To put it into perspective, experts estimate that rerouting ships adds ten days and $1 million in additional fuel costs between Asia and Europe. Experts warn that even if the straight is declared safe and secure, it will take months to reposition ships to the route. What is happening in the Red Sea underscores the complex and volatile supply chain and highlights the significance of maritime routes to global trade. As we all should, keeping a close eye on what is happening in this part of the world is imperative for global trade and stability.

Truck Tonnage-Trailer Orders 

The American Truck Association’s (ATA) seasonally adjusted for hire truck tonnage index decreased by 1% in November 2023.  ATA Chief Economist Bob Costello stated, “It seems like every time freight improves, it takes a step back the following month…the freight market remains in a recession.” Similarly, in a recent Freightwaves article, trailer orders plummeted 38% in November from the previous month. 

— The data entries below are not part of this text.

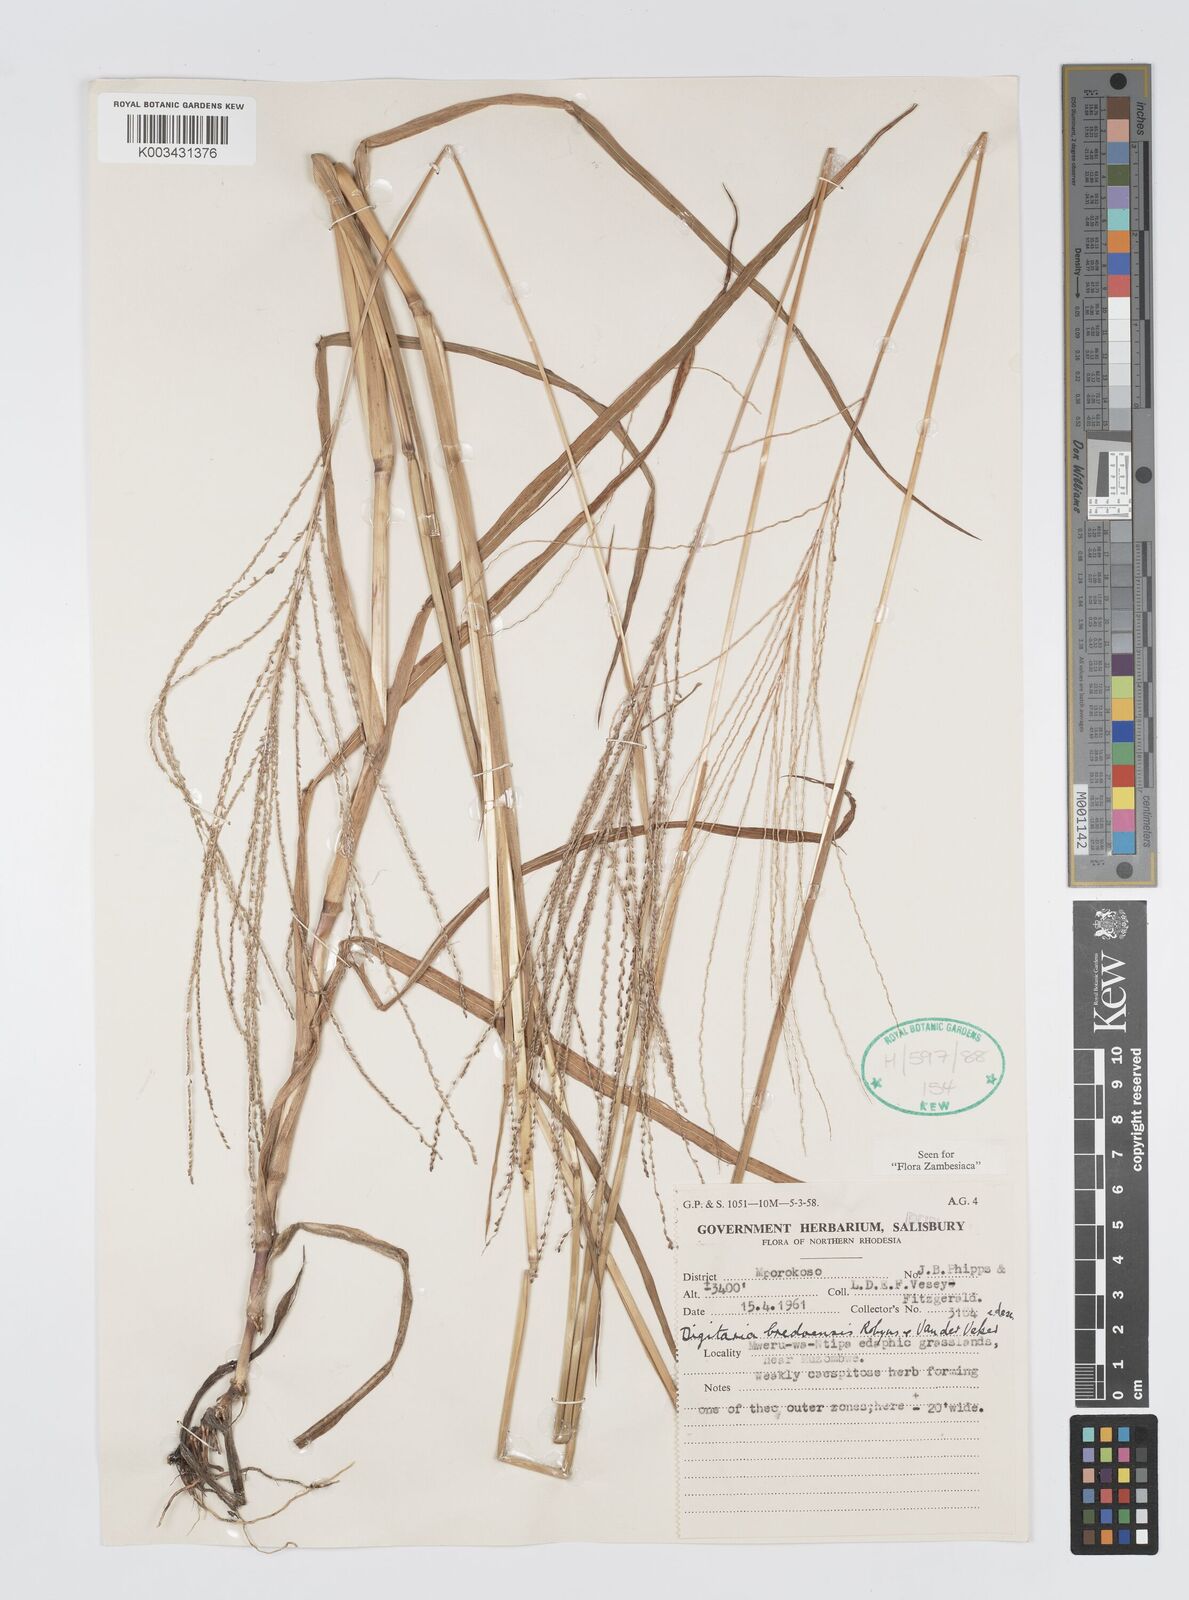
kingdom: Plantae
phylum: Tracheophyta
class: Liliopsida
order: Poales
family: Poaceae
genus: Digitaria
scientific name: Digitaria leptorhachis
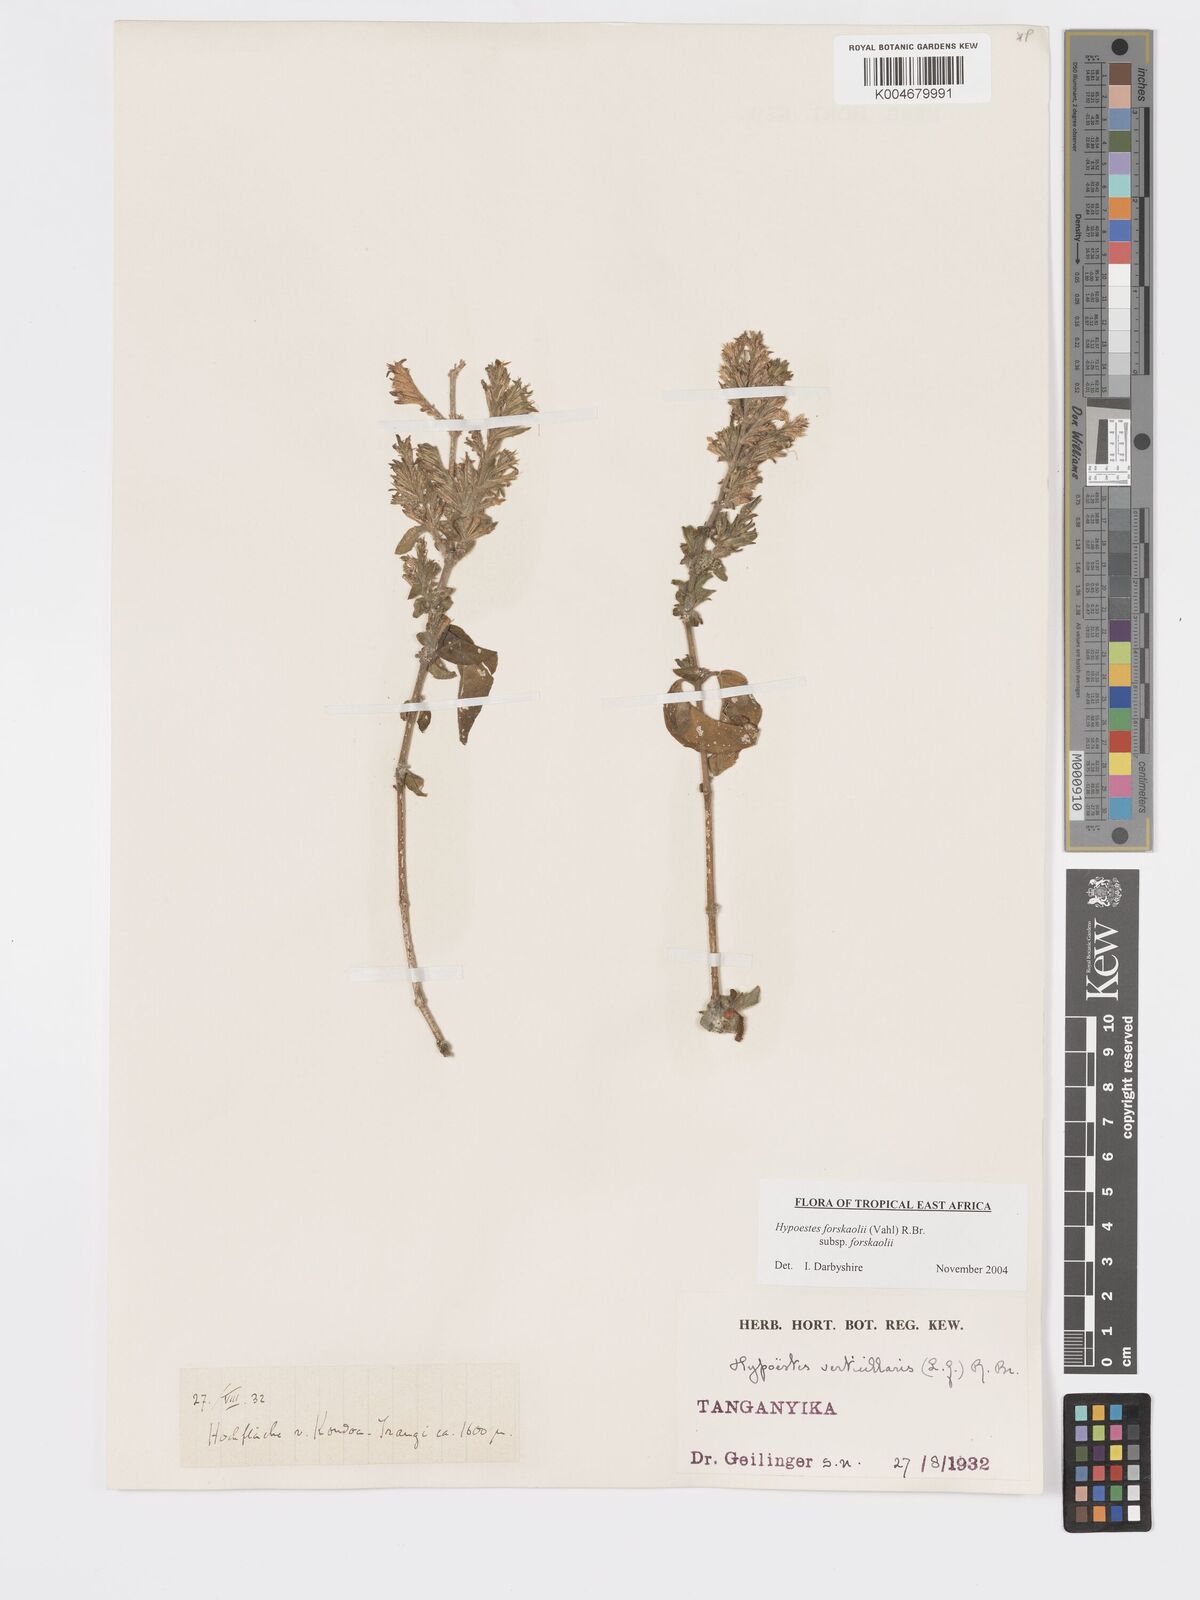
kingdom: Plantae
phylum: Tracheophyta
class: Magnoliopsida
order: Lamiales
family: Acanthaceae
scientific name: Acanthaceae
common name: Acanthaceae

Additionally, diesel fuel prices have declined since October, signaling weak demand. It is no secret that we are in a freight recession; the question of how much longer remains. The freight recession began in early 2022, and there has been a lot of chatter on when we will exit the tough market, but it has shown little improvement since, making predictions difficult and futile. In a recent article published by Freightwaves, the end of the freight recession could be on the horizon. This prediction was in response to an inventory replenishment strategy that would push freight volumes higher.  Morgan Stanley predicts it could happen at the end of this year’s first quarter. As shippers continue to right size inventories, and consumer spending remains healthy, it could create a restocking event.  As illustrated above, the vacancy numbers signal shipper destocking, which is not sustainable in the long term.  We will continue to monitor tonnage and inventory as we move into 2024.